[Entries from a dataset]
+---+
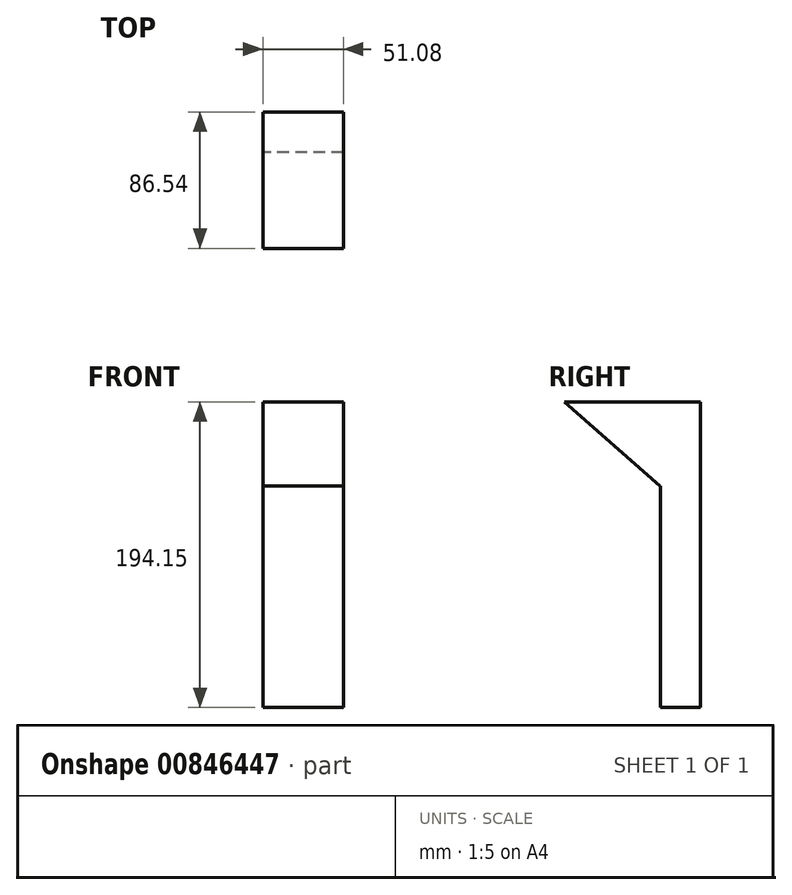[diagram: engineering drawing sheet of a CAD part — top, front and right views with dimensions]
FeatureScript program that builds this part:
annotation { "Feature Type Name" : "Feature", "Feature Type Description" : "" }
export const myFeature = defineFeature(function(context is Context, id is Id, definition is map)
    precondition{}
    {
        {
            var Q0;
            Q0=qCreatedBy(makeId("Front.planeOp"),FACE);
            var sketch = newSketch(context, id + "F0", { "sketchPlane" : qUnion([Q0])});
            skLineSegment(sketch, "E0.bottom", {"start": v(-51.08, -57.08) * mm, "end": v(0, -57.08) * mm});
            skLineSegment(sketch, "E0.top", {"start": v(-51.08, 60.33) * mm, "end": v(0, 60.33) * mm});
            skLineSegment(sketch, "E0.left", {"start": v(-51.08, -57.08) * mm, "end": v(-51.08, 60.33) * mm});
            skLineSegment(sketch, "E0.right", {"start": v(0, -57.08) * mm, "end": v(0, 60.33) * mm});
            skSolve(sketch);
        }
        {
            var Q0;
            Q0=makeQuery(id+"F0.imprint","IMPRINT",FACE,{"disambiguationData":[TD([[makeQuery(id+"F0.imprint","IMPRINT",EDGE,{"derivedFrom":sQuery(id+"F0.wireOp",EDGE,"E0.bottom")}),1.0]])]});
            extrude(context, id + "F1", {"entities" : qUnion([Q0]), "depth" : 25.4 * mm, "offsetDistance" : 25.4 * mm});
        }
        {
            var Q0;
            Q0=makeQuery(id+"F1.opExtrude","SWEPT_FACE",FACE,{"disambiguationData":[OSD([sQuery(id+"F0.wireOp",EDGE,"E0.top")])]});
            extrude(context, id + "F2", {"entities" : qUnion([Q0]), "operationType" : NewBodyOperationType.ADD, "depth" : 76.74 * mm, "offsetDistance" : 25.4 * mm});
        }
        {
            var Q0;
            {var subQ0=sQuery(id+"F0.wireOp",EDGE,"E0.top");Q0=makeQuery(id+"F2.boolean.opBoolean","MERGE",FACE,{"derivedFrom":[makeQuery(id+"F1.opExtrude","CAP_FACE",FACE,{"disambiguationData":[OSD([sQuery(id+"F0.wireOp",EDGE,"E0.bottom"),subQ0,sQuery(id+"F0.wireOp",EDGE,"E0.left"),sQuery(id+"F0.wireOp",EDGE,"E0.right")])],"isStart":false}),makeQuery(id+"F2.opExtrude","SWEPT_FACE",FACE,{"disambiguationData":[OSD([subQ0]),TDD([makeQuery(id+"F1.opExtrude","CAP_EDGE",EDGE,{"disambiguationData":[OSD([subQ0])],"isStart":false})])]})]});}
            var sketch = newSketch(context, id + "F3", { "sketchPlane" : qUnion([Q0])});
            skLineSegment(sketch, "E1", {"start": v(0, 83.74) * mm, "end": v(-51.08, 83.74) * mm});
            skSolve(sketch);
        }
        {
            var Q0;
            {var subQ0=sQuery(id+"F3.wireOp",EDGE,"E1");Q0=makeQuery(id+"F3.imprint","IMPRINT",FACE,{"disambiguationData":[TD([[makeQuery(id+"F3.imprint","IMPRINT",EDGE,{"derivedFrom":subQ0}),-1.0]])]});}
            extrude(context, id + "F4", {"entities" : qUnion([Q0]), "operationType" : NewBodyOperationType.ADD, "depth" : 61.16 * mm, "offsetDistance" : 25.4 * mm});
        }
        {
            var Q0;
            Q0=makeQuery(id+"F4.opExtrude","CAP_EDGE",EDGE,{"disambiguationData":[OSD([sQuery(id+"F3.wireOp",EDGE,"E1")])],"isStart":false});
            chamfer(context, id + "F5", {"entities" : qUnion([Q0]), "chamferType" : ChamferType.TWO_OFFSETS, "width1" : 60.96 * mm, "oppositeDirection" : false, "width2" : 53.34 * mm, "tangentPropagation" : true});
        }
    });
+---+
* _Stated goal_
Reproduce all of the data above word for word, and leave out the images.

* _Written reply_
[diagram: engineering drawing sheet of a CAD part — top, front and right views with dimensions]
FeatureScript program that builds this part:
annotation { "Feature Type Name" : "Feature", "Feature Type Description" : "" }
export const myFeature = defineFeature(function(context is Context, id is Id, definition is map)
    precondition{}
    {
        {
            var Q0;
            Q0=qCreatedBy(makeId("Front.planeOp"),FACE);
            var sketch = newSketch(context, id + "F0", { "sketchPlane" : qUnion([Q0])});
            skLineSegment(sketch, "E0.bottom", {"start": v(-51.08, -57.08) * mm, "end": v(0, -57.08) * mm});
            skLineSegment(sketch, "E0.top", {"start": v(-51.08, 60.33) * mm, "end": v(0, 60.33) * mm});
            skLineSegment(sketch, "E0.left", {"start": v(-51.08, -57.08) * mm, "end": v(-51.08, 60.33) * mm});
            skLineSegment(sketch, "E0.right", {"start": v(0, -57.08) * mm, "end": v(0, 60.33) * mm});
            skSolve(sketch);
        }
        {
            var Q0;
            Q0=makeQuery(id+"F0.imprint","IMPRINT",FACE,{"disambiguationData":[TD([[makeQuery(id+"F0.imprint","IMPRINT",EDGE,{"derivedFrom":sQuery(id+"F0.wireOp",EDGE,"E0.bottom")}),1.0]])]});
            extrude(context, id + "F1", {"entities" : qUnion([Q0]), "depth" : 25.4 * mm, "offsetDistance" : 25.4 * mm});
        }
        {
            var Q0;
            Q0=makeQuery(id+"F1.opExtrude","SWEPT_FACE",FACE,{"disambiguationData":[OSD([sQuery(id+"F0.wireOp",EDGE,"E0.top")])]});
            extrude(context, id + "F2", {"entities" : qUnion([Q0]), "operationType" : NewBodyOperationType.ADD, "depth" : 76.74 * mm, "offsetDistance" : 25.4 * mm});
        }
        {
            var Q0;
            {var subQ0=sQuery(id+"F0.wireOp",EDGE,"E0.top");Q0=makeQuery(id+"F2.boolean.opBoolean","MERGE",FACE,{"derivedFrom":[makeQuery(id+"F1.opExtrude","CAP_FACE",FACE,{"disambiguationData":[OSD([sQuery(id+"F0.wireOp",EDGE,"E0.bottom"),subQ0,sQuery(id+"F0.wireOp",EDGE,"E0.left"),sQuery(id+"F0.wireOp",EDGE,"E0.right")])],"isStart":false}),makeQuery(id+"F2.opExtrude","SWEPT_FACE",FACE,{"disambiguationData":[OSD([subQ0]),TDD([makeQuery(id+"F1.opExtrude","CAP_EDGE",EDGE,{"disambiguationData":[OSD([subQ0])],"isStart":false})])]})]});}
            var sketch = newSketch(context, id + "F3", { "sketchPlane" : qUnion([Q0])});
            skLineSegment(sketch, "E1", {"start": v(0, 83.74) * mm, "end": v(-51.08, 83.74) * mm});
            skSolve(sketch);
        }
        {
            var Q0;
            {var subQ0=sQuery(id+"F3.wireOp",EDGE,"E1");Q0=makeQuery(id+"F3.imprint","IMPRINT",FACE,{"disambiguationData":[TD([[makeQuery(id+"F3.imprint","IMPRINT",EDGE,{"derivedFrom":subQ0}),-1.0]])]});}
            extrude(context, id + "F4", {"entities" : qUnion([Q0]), "operationType" : NewBodyOperationType.ADD, "depth" : 61.16 * mm, "offsetDistance" : 25.4 * mm});
        }
        {
            var Q0;
            Q0=makeQuery(id+"F4.opExtrude","CAP_EDGE",EDGE,{"disambiguationData":[OSD([sQuery(id+"F3.wireOp",EDGE,"E1")])],"isStart":false});
            chamfer(context, id + "F5", {"entities" : qUnion([Q0]), "chamferType" : ChamferType.TWO_OFFSETS, "width1" : 60.96 * mm, "oppositeDirection" : false, "width2" : 53.34 * mm, "tangentPropagation" : true});
        }
    });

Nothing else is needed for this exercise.